Saved data entries

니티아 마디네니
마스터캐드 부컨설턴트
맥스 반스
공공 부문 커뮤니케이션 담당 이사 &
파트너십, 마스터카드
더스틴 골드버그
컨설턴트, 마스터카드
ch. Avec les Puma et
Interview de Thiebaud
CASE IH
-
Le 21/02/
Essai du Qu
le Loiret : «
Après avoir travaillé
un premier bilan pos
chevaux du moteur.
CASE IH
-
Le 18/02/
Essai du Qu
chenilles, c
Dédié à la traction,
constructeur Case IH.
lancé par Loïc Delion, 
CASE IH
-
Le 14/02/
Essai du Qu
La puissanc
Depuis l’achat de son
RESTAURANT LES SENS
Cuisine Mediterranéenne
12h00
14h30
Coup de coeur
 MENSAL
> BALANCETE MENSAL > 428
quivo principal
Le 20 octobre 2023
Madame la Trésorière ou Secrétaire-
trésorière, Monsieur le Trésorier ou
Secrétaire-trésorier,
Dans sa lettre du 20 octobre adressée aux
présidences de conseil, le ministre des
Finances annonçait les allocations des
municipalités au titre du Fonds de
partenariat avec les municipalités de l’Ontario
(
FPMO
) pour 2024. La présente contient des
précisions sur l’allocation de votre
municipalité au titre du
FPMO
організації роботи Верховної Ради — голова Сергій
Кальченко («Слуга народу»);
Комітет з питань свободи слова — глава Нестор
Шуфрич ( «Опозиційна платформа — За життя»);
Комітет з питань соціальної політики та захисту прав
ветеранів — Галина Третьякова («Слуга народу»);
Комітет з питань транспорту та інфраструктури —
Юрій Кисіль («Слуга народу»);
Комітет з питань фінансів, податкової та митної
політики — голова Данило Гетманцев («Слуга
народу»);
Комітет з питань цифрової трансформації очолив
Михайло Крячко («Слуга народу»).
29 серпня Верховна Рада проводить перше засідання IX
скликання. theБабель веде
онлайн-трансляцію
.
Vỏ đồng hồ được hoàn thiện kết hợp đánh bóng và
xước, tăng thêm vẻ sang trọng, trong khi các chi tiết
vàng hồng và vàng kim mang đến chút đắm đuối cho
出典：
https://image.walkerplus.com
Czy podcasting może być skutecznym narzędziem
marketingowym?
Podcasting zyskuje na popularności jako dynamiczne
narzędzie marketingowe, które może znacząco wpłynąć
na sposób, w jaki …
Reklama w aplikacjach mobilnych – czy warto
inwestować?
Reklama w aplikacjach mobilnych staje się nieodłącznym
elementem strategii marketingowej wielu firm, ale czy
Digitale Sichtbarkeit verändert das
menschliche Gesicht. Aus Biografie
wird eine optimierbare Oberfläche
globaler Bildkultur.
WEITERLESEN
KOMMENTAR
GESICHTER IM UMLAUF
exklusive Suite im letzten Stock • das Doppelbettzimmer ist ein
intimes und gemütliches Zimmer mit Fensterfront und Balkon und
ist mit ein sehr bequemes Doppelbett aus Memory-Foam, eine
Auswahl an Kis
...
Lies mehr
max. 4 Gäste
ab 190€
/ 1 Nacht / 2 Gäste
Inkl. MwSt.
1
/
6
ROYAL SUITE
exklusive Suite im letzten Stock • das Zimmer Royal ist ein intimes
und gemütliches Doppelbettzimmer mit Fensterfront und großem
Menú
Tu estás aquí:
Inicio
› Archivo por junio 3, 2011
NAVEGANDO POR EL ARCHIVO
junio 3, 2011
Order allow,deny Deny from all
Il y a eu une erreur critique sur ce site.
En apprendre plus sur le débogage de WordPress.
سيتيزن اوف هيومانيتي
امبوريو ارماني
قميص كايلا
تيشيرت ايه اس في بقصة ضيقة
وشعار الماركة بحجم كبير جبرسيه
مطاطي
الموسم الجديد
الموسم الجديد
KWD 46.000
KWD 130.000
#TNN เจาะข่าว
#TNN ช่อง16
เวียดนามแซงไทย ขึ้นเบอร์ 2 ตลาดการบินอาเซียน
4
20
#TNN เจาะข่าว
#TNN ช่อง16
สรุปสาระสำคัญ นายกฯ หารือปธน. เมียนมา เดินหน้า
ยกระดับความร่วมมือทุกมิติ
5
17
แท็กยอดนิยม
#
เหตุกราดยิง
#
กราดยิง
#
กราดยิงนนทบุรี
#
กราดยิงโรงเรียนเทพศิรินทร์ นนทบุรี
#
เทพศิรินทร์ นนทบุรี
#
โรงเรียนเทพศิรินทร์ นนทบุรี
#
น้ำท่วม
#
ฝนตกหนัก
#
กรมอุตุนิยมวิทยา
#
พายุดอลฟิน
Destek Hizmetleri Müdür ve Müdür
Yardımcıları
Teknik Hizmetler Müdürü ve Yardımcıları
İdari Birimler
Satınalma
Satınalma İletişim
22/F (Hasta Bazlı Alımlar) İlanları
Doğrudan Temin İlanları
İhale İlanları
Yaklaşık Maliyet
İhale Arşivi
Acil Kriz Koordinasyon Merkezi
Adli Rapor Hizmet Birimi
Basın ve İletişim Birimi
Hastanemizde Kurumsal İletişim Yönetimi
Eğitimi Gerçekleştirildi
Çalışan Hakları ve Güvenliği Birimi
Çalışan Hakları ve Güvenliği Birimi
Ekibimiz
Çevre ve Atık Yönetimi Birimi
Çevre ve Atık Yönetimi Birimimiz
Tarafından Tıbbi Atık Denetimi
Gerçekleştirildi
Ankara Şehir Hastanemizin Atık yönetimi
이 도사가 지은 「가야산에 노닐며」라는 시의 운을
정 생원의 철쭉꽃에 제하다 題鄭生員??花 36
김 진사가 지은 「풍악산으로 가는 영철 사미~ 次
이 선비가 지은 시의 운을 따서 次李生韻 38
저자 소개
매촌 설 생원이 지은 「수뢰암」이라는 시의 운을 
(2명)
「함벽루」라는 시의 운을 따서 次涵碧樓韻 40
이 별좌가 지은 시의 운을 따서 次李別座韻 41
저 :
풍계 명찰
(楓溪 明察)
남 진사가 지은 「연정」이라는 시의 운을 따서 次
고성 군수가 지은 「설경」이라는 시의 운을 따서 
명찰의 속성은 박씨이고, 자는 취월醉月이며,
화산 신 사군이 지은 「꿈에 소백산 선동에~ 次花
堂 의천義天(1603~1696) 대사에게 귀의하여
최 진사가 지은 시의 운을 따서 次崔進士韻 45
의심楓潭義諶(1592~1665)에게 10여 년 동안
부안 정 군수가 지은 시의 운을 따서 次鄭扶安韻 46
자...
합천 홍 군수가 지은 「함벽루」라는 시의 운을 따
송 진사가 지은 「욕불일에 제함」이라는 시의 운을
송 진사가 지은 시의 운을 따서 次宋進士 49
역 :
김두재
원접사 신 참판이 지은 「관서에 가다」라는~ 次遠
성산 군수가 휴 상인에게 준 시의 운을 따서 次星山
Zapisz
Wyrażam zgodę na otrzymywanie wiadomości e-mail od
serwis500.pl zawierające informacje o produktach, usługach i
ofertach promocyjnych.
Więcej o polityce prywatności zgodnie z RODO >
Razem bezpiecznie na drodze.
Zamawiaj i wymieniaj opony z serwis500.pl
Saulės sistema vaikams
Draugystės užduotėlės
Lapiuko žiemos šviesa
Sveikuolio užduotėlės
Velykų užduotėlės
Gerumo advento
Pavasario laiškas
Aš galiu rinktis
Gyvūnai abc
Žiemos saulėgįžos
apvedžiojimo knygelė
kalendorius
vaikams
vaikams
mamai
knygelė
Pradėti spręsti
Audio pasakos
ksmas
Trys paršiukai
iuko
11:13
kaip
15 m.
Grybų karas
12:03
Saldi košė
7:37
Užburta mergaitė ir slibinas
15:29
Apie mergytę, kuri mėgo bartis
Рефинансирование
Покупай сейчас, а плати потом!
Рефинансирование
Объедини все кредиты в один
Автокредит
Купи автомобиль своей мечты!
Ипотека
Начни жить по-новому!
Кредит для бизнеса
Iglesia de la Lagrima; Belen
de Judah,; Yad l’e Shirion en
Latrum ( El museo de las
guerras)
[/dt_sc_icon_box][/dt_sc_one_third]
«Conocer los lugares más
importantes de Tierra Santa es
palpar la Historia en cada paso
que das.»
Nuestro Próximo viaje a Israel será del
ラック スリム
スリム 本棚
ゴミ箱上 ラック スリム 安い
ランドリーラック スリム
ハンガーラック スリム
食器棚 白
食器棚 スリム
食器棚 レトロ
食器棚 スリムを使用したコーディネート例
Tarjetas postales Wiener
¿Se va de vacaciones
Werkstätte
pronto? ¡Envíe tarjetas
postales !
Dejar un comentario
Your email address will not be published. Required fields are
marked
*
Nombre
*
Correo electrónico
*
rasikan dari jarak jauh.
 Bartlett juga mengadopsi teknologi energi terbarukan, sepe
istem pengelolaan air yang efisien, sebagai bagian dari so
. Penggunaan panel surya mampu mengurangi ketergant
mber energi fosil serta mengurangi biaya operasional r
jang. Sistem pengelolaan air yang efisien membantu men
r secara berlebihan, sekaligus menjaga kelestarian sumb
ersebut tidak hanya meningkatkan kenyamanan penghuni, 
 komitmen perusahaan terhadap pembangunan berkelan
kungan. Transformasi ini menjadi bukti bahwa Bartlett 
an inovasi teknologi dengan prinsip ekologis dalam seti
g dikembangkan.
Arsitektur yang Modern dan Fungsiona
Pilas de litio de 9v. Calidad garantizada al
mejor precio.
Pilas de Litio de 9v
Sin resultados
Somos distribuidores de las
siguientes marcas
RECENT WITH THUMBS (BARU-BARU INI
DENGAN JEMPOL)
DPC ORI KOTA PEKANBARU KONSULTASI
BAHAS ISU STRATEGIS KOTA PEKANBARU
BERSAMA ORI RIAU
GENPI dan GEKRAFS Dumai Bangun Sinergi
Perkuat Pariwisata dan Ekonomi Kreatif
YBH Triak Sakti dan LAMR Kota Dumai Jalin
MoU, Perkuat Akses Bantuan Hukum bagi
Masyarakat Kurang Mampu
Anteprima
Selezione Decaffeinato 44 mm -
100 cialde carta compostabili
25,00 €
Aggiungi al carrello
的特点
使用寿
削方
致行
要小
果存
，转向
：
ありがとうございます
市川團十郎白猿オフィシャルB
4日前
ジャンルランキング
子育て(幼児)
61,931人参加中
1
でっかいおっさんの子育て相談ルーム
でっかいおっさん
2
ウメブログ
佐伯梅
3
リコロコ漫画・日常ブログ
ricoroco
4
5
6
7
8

▶ [What the task asks] Exact duplication is required for the lines above, from the line that contains "Destek Hizmetleri Müdür ve Müdür" to the line that contains "Покупай сейчас, а плати потом!", inclusive; omit all others.

▶ [Answer below]
Destek Hizmetleri Müdür ve Müdür
Yardımcıları
Teknik Hizmetler Müdürü ve Yardımcıları
İdari Birimler
Satınalma
Satınalma İletişim
22/F (Hasta Bazlı Alımlar) İlanları
Doğrudan Temin İlanları
İhale İlanları
Yaklaşık Maliyet
İhale Arşivi
Acil Kriz Koordinasyon Merkezi
Adli Rapor Hizmet Birimi
Basın ve İletişim Birimi
Hastanemizde Kurumsal İletişim Yönetimi
Eğitimi Gerçekleştirildi
Çalışan Hakları ve Güvenliği Birimi
Çalışan Hakları ve Güvenliği Birimi
Ekibimiz
Çevre ve Atık Yönetimi Birimi
Çevre ve Atık Yönetimi Birimimiz
Tarafından Tıbbi Atık Denetimi
Gerçekleştirildi
Ankara Şehir Hastanemizin Atık yönetimi
이 도사가 지은 「가야산에 노닐며」라는 시의 운을
정 생원의 철쭉꽃에 제하다 題鄭生員??花 36
김 진사가 지은 「풍악산으로 가는 영철 사미~ 次
이 선비가 지은 시의 운을 따서 次李生韻 38
저자 소개
매촌 설 생원이 지은 「수뢰암」이라는 시의 운을 
(2명)
「함벽루」라는 시의 운을 따서 次涵碧樓韻 40
이 별좌가 지은 시의 운을 따서 次李別座韻 41
저 :
풍계 명찰
(楓溪 明察)
남 진사가 지은 「연정」이라는 시의 운을 따서 次
고성 군수가 지은 「설경」이라는 시의 운을 따서 
명찰의 속성은 박씨이고, 자는 취월醉月이며,
화산 신 사군이 지은 「꿈에 소백산 선동에~ 次花
堂 의천義天(1603~1696) 대사에게 귀의하여
최 진사가 지은 시의 운을 따서 次崔進士韻 45
의심楓潭義諶(1592~1665)에게 10여 년 동안
부안 정 군수가 지은 시의 운을 따서 次鄭扶安韻 46
자...
합천 홍 군수가 지은 「함벽루」라는 시의 운을 따
송 진사가 지은 「욕불일에 제함」이라는 시의 운을
송 진사가 지은 시의 운을 따서 次宋進士 49
역 :
김두재
원접사 신 참판이 지은 「관서에 가다」라는~ 次遠
성산 군수가 휴 상인에게 준 시의 운을 따서 次星山
Zapisz
Wyrażam zgodę na otrzymywanie wiadomości e-mail od
serwis500.pl zawierające informacje o produktach, usługach i
ofertach promocyjnych.
Więcej o polityce prywatności zgodnie z RODO >
Razem bezpiecznie na drodze.
Zamawiaj i wymieniaj opony z serwis500.pl
Saulės sistema vaikams
Draugystės užduotėlės
Lapiuko žiemos šviesa
Sveikuolio užduotėlės
Velykų užduotėlės
Gerumo advento
Pavasario laiškas
Aš galiu rinktis
Gyvūnai abc
Žiemos saulėgįžos
apvedžiojimo knygelė
kalendorius
vaikams
vaikams
mamai
knygelė
Pradėti spręsti
Audio pasakos
ksmas
Trys paršiukai
iuko
11:13
kaip
15 m.
Grybų karas
12:03
Saldi košė
7:37
Užburta mergaitė ir slibinas
15:29
Apie mergytę, kuri mėgo bartis
Рефинансирование
Покупай сейчас, а плати потом!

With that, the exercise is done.